Du trou la main se lève
Doigts et ongles enrobés de glaise
Vers la fleur de lotus
S’efforçant de percer les nuages
Aux marges de la grâce.

Sur la paroi
Dansent les ombres de la préhistoire
Traits lancés contre le mystère
À ne pas mourir trop vite
En ces temps de rêveries prononcées.

Nichée de mai
Cadavre exquis tombé sur la pelouse
Les branchettes ferraillent sèches
Jusqu’à l’ivresse de renaître
Au jeu des particules lumineuses.


1476

Avec ferveur et humilité

Avec ferveur et humilité
Dans le jardin des souvenirs
Il fallut jouer des coudes
Pour porter la pignole
Dans la sérialité de l’âme
Jusqu’au foyer grand-parental.

Les sourires colorés de nos désirs
Ont gravi la côte
La fleur au ventre
Conscient de grandir en l’Être
Par amour de la Beauté
Et de la Vérité.

Rambarde jusqu’en fond de couloir
Par temps de musique triste
À l’assaut du faîtage vers l’ascension unique
Dégageant le remuement des oiseaux
L’empreinte noircie sur les murs de chaux
Rappelant les torches du passé.

Vivre c’est rassembler des grappes d’images
Dans l’ivresse de renaître sous la liqueur bleutée de l’air
Aux marches du destin
Que le hasard fait sien
Par l’instabilité du gargouillis de l’esprit
Livre ouvert sur les genoux.

Pas besoin d’anges ni trompettes
Au corridor des amours
Prélude incessamment répété
Par la musique des sphères
Sur un fond de fox-trot
Grésillant en fond de grange

Faut savoir
Que la douleur
Seule en bord de route
Marque le grignotage de l’âge
Engendrant plaies et bosses
Au paradis des jours à venir.

Place au Méphisto de l’ombre
D’étage en étage
La pluie se fait bruyante
Sur les vasistas


1475

Flamme Visage et Dentelles

Flamme Visage et Dentelles
Rêveries de la religiosité
Bonbons de guimauve
Camisole de force
Cène officinale de l’Être
Alphabet des mondanités
Une sainteté va
Bruit sourd du marteau-pilon.

Appel au grand air
Baguettes magiques sur le tambour de l’âme
En guerre contre la fausse parole
Geôles ouvertes devant le petit écran
Dédicace manuscrite au feutre noir
Le pont entre la boue et la mélancolie
Une écriture de garde-barrière tôt levé
Prince-poète des esthètes et des moralistes.

Aux horloges du monde
Les ressorts se sont cassés
Le visage reflet s’est usé en rase-campagne
La tête de l’hydre s’est envolée
Un clou enfoncé dans la misère du monde
Le passe-droit des contemplatifs
Un arrachement aux cimaises de l’ordre
Le premier jour d’école d’une passion triste.
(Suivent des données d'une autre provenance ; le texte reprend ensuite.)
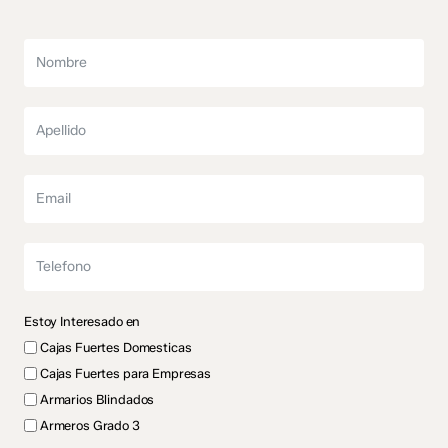
Estoy Interesado en
Cajas Fuertes Domesticas
Cajas Fuertes para Empresas
Armarios Blindados
Armeros Grado 3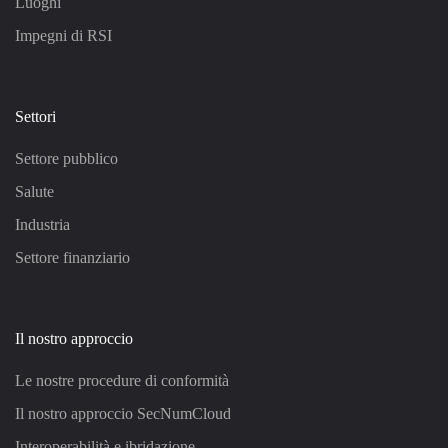
Luoghi
Impegni di RSI
Settori
Settore pubblico
Salute
Industria
Settore finanziario
Il nostro approccio
Le nostre procedure di conformità
Il nostro approccio SecNumCloud
Interoperabilità e ibridazione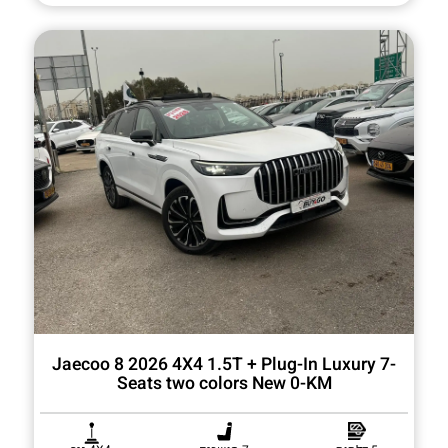
Jaecoo 8 2026 4X4 1.5T + Plug-In Luxury 7-
Seats two colors New 0-KM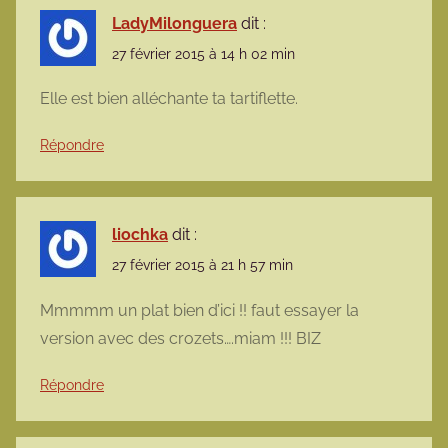
LadyMilonguera
dit :
27 février 2015 à 14 h 02 min
Elle est bien alléchante ta tartiflette.
Répondre
liochka
dit :
27 février 2015 à 21 h 57 min
Mmmmm un plat bien d’ici !! faut essayer la
version avec des crozets….miam !!! BIZ
Répondre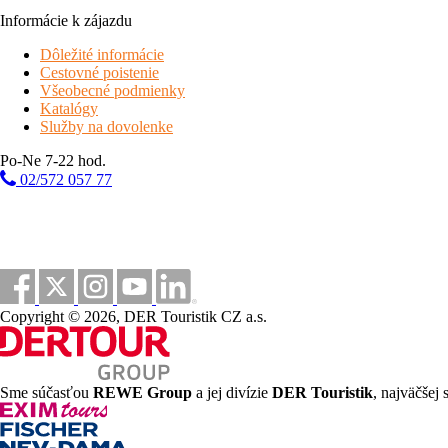
Informácie k zájazdu
Dôležité informácie
Cestovné poistenie
Všeobecné podmienky
Katalógy
Služby na dovolenke
Po-Ne 7-22 hod.
02/572 057 77
Copyright © 2026, DER Touristik CZ a.s.
Sme súčasťou
REWE Group
a jej divízie
DER Touristik
, najväčšej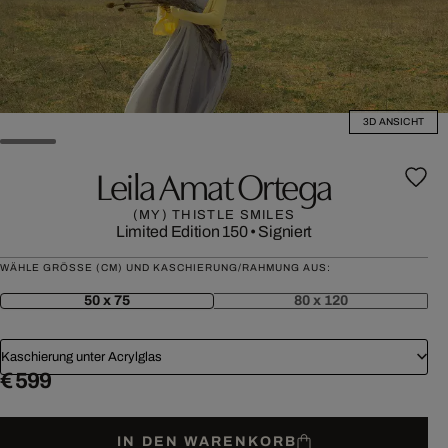
3D ANSICHT
Leila Amat Ortega
(MY) THISTLE SMILES
Limited Edition 150
•
Signiert
WÄHLE GRÖSSE (CM) UND KASCHIERUNG/RAHMUNG AUS:
50 x 75
80 x 120
Kaschierung unter Acrylglas
€ 599
IN DEN WARENKORB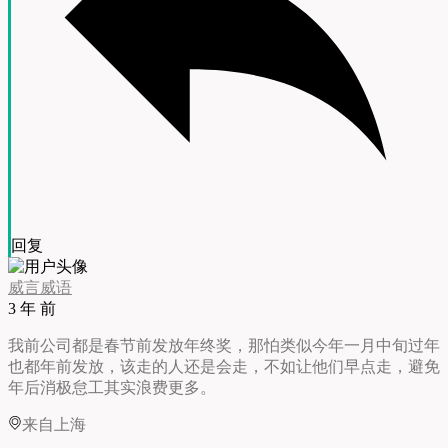
回复
威言威语
3 年 前
我前公司都是春节前发放年终奖，那怕类似今年一月中旬过年
也都年前发放，该走的人还是会走，不如让他们早点走，避免
年后消极怠工其实浪费更多。
来自上海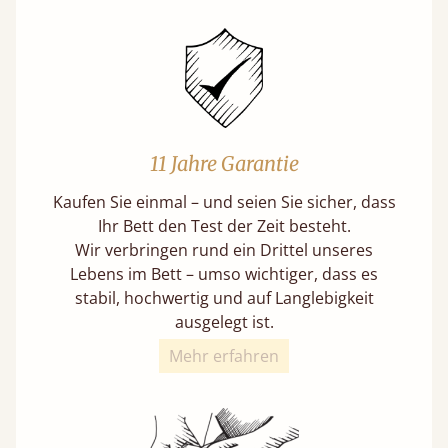
11 Jahre Garantie
Kaufen Sie einmal – und seien Sie sicher, dass
Ihr Bett den Test der Zeit besteht.
Wir verbringen rund ein Drittel unseres
Lebens im Bett – umso wichtiger, dass es
stabil, hochwertig und auf Langlebigkeit
ausgelegt ist.
Mehr erfahren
C’est dans le noir qu’on prend feu
Qu’il nous reste tout à découvrir
Que les chevaux de la pensée éructent
Que le bruit du papier froissé fait mystère
Que se révèlent les lumières de la poésie
Grignotage du simple et du gentil
Connaissance de la déchirure
Bouche-à-bouche d’amour avec la chose.